A short, accelerated consultation period was held until July 8, but was said
to have merely confirmed the opinion of SARs and the National Treasury that
controls were needed on excessive debt. However, given the additional information
therein provided, a solution is now being proposed for the short term.
It is hoped that the short-term solution “should better accommodate the
pressing needs of the business community while simultaneously providing effective
interim protection for fiscus. Commercially orientated transactions must be
allowed to proceed as long as such transactions do not contain unacceptable
tax leakage.”
It is proposed that a section be introduced to control the interest deductions
associated with debt used to fund the acquisition of assets. Transactions will
follow different channels, in that, for example, interest deductions arising
from transactions in a ‘green’ channel, where there is no revenue
loss (or the possibility of loss) will be automatically permissible.
Interest deductions on associated debt for so-called ‘amber’ transactions
will only be permitted upon pre-approval, and transactions that are not approved
will not be permitted an interest deduction. This approach, it was pointed out,
is guided by the need to reduce administrative burdens for most legitimate transactions.
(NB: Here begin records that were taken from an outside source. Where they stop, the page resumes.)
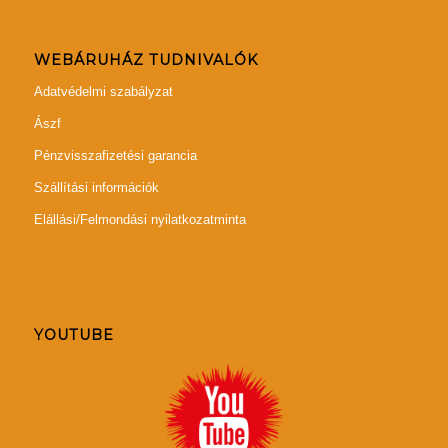
WEBÁRUHÁZ TUDNIVALÓK
Adatvédelmi szabályzat
Ászf
Pénzvisszafizetési garancia
Szállítási információk
Elállási/Felmondási nyilatkozatminta
YOUTUBE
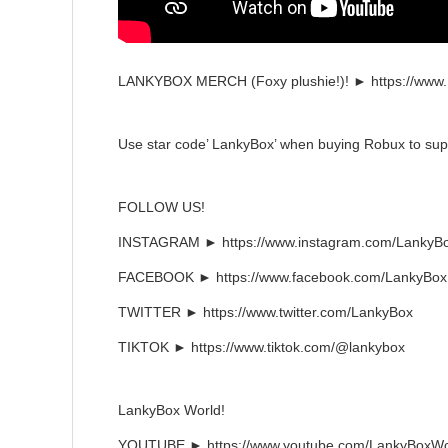
LANKYBOX MERCH (Foxy plushie!)! ► https://ww
Use star code’ LankyBox’ when buying Robux to sup
FOLLOW US!
INSTAGRAM ► https://www.instagram.com/LankyBo
FACEBOOK ► https://www.facebook.com/LankyBox
TWITTER ► https://www.twitter.com/LankyBox
TIKTOK ► https://www.tiktok.com/@lankybox
LankyBox World!
YOUTUBE ► https://www.youtube.com/LankyBoxWo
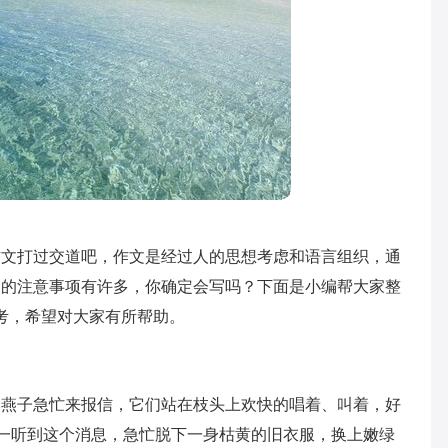
作文打过交道吧，作文是经过人的思想考虑和语言组织，通
文的注意事项有许多，你确定会写吗？下面是小编帮大家整
考，希望对大家有所帮助。
和燕子急忙来报信，它们站在枝头上欢快的唱着、叫着，好
草一听到这个消息，急忙脱下一身枯黄的旧衣服，换上嫩绿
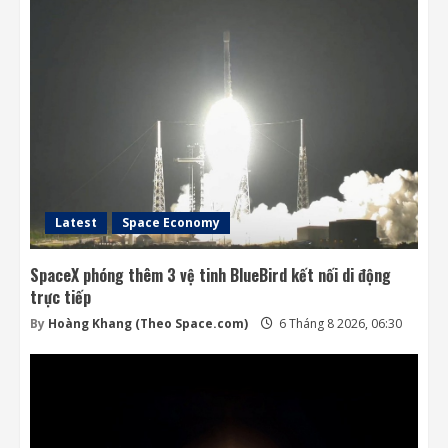
Latest
Space Economy
SpaceX phóng thêm 3 vệ tinh BlueBird kết nối di động
trực tiếp
By
Hoàng Khang (Theo Space.com)
6 Tháng 8 2026, 06:30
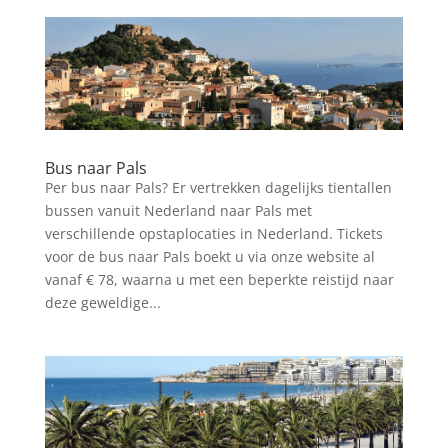
Bus naar Pals
Per bus naar Pals? Er vertrekken dagelijks tientallen
bussen vanuit Nederland naar Pals met
verschillende opstaplocaties in Nederland. Tickets
voor de bus naar Pals boekt u via onze website al
vanaf € 78, waarna u met een beperkte reistijd naar
deze geweldige...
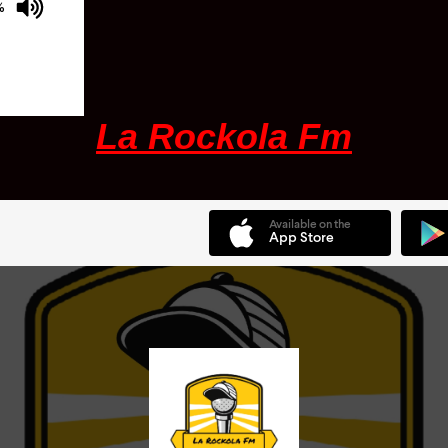
%
La Rockola Fm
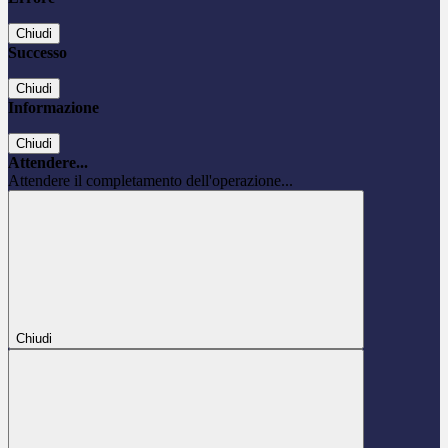
Chiudi
Successo
Chiudi
Informazione
Chiudi
Attendere...
Attendere il completamento dell'operazione...
Chiudi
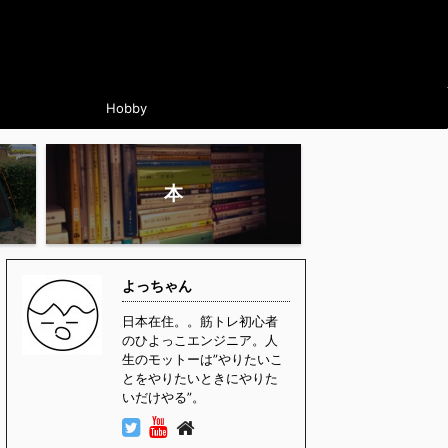
Hobby
本
よっちゃん
日本在住。。筋トレ初心者
のひよっこエンジニア。人
生のモットーは”やりたいこ
とをやりたいときにやりた
いだけやる”。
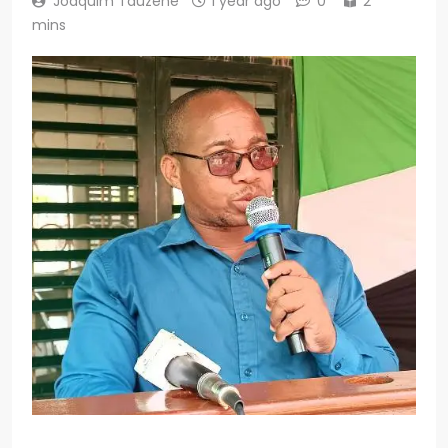
Joaquim Tauzene
1 year ago
0
2
mins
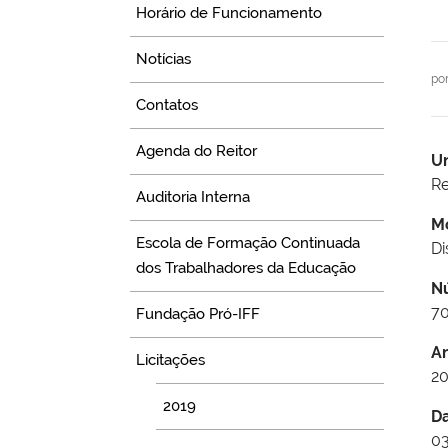
Horário de Funcionamento
Notícias
po
Contatos
Agenda do Reitor
U
Re
Auditoria Interna
M
Escola de Formação Continuada
Di
dos Trabalhadores da Educação
N
7
Fundação Pró-IFF
A
Licitações
2
2019
D
03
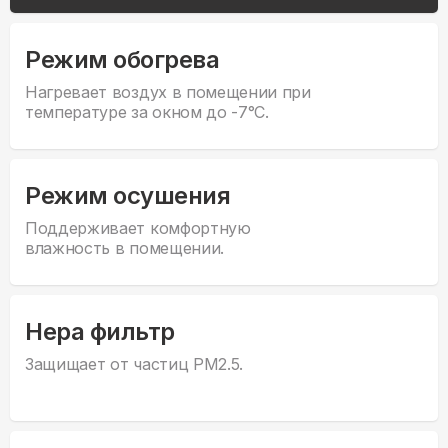
Режим обогрева
Нагревает воздух в помещении при
температуре за окном до -7°С.
Режим осушения
Поддерживает комфортную
влажность в помещении.
Hepa фильтр
Защищает от частиц PM2.5.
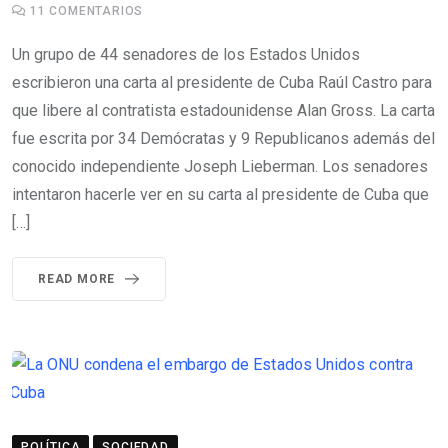
11
COMENTARIOS
Un grupo de 44 senadores de los Estados Unidos
escribieron una carta al presidente de Cuba Raúl Castro para
que libere al contratista estadounidense Alan Gross. La carta
fue escrita por 34 Demócratas y 9 Republicanos además del
conocido independiente Joseph Lieberman. Los senadores
intentaron hacerle ver en su carta al presidente de Cuba que
[…]
READ MORE
POLÍTICA
SOCIEDAD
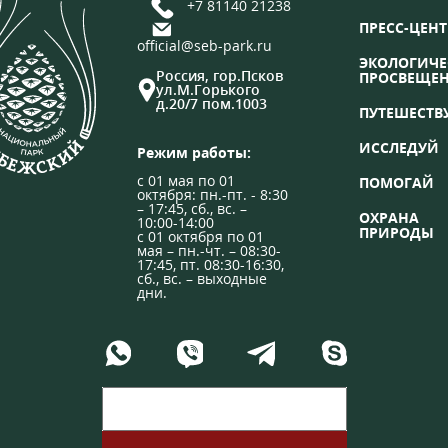
+7 81140 21238
ПРЕСС-ЦЕНТ
official@seb-park.ru
ЭКОЛОГИЧЕ
Россия, гор.Псков
ПРОСВЕЩЕ
ул.М.Горького
д.20/7 пом.1003
ПУТЕШЕСТВ
ИССЛЕДУЙ
Режим работы:
с 01 мая по 01
ПОМОГАЙ
октября: пн.-пт. - 8:30
– 17:45, сб., вс. –
ОХРАНА
10:00-14:00
ПРИРОДЫ
с 01 октября по 01
мая – пн.-чт. – 08:30-
17:45, пт. 08:30-16:30,
сб., вс. – выходные
дни.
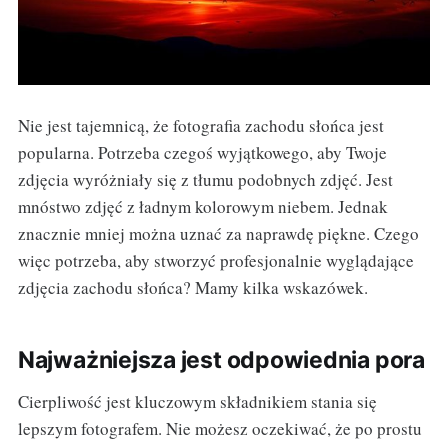
Nie jest tajemnicą, że fotografia zachodu słońca jest
popularna. Potrzeba czegoś wyjątkowego, aby Twoje
zdjęcia wyróżniały się z tłumu podobnych zdjęć. Jest
mnóstwo zdjęć z ładnym kolorowym niebem. Jednak
znacznie mniej można uznać za naprawdę piękne. Czego
więc potrzeba, aby stworzyć profesjonalnie wyglądające
zdjęcia zachodu słońca? Mamy kilka wskazówek.
Najważniejsza jest odpowiednia pora
Cierpliwość jest kluczowym składnikiem stania się
lepszym fotografem. Nie możesz oczekiwać, że po prostu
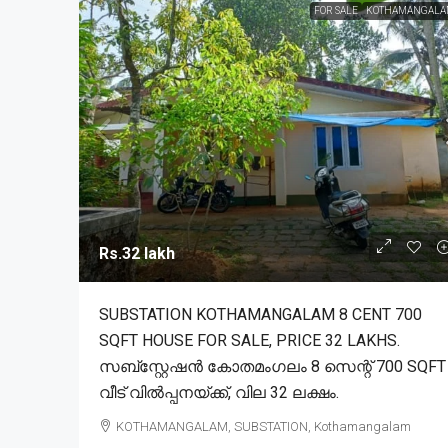
FOR SALE
KOTHAMANGALA
Rs.32 lakh
SUBSTATION KOTHAMANGALAM 8 CENT 700
SQFT HOUSE FOR SALE, PRICE 32 LAKHS.
സബ്സ്റ്റേഷൻ കോതമംഗലം 8 സെന്റ് 700 SQFT
വീട് വിൽപ്പനയ്ക്ക്, വില 32 ലക്ഷം.
KOTHAMANGALAM, SUBSTATION, Kothamangalam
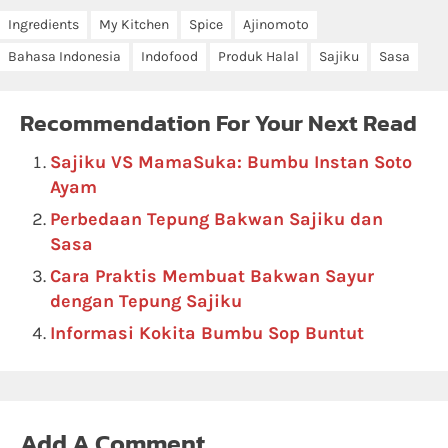
Ingredients
My Kitchen
Spice
Ajinomoto
Bahasa Indonesia
Indofood
Produk Halal
Sajiku
Sasa
Recommendation For Your Next Read
Sajiku VS MamaSuka: Bumbu Instan Soto
Ayam
Perbedaan Tepung Bakwan Sajiku dan
Sasa
Cara Praktis Membuat Bakwan Sayur
dengan Tepung Sajiku
Informasi Kokita Bumbu Sop Buntut
Add A Comment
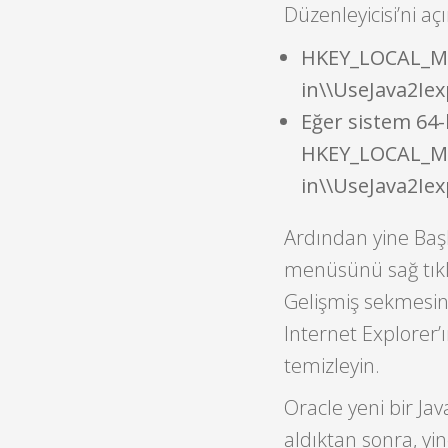
Düzenleyicisi’ni aç
HKEY_LOCAL_MA
in\\UseJava2Iexp
Eğer sistem 64-b
HKEY_LOCAL_MA
in\\UseJava2Iexp
Ardından yine Baş
menüsünü sağ tıkla
Gelişmiş sekmesine
Internet Explorer’
temizleyin.
Oracle yeni bir Ja
aldıktan sonra, yi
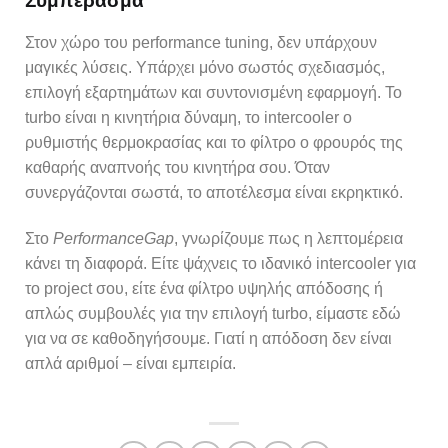
Συμπέρασμα
Στον χώρο του performance tuning, δεν υπάρχουν
μαγικές λύσεις. Υπάρχει μόνο σωστός σχεδιασμός,
επιλογή εξαρτημάτων και συντονισμένη εφαρμογή. Το
turbo είναι η κινητήρια δύναμη, το intercooler ο
ρυθμιστής θερμοκρασίας και το φίλτρο ο φρουρός της
καθαρής αναπνοής του κινητήρα σου. Όταν
συνεργάζονται σωστά, το αποτέλεσμα είναι εκρηκτικό.
Στο
PerformanceGap
, γνωρίζουμε πως η λεπτομέρεια
κάνει τη διαφορά. Είτε ψάχνεις το ιδανικό intercooler για
το project σου, είτε ένα φίλτρο υψηλής απόδοσης ή
απλώς συμβουλές για την επιλογή turbo, είμαστε εδώ
για να σε καθοδηγήσουμε. Γιατί η απόδοση δεν είναι
απλά αριθμοί – είναι εμπειρία.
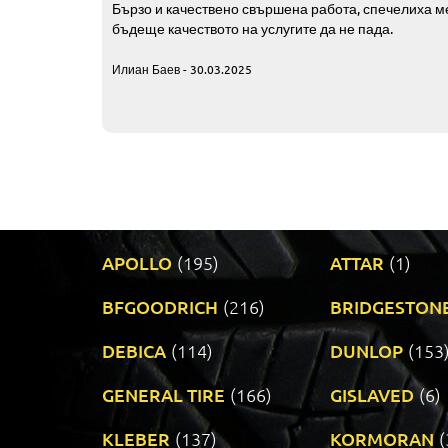
Бързо и качествено свършена работа, спечелиха ме
бъдеще качеството на услугите да не пада.
Илиан Баев - 30.03.2025
APOLLO
(195)
ATTAR
(1)
BFGOODRICH
(216)
BRIDGESTON
DEBICA
(114)
DUNLOP
(153
GENERAL TIRE
(166)
GISLAVED
(6)
KLEBER
(137)
KORMORAN
(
It was reiterated that the government’s goal was never to impede commercially-drive
transactions, but merely to prevent certain taxpayers and their advisors from
exploiting weaknesses in the tax system.
A longer-term set of solutions to deal with excessive debt and the characterisation
of debt is still planned for 2012 and beyond. The government remains committed
to allowing the use of Section 45 to facilitate the tax neutral movement of
assets between members of a group of companies, which do not give rise to artificial
structuring to avoid paying taxes, but SARS will, in the meantime, “continue
to investigate a number of pre-existing aggressive transactions that deliberately
avoid paying their fair share of the tax burden.”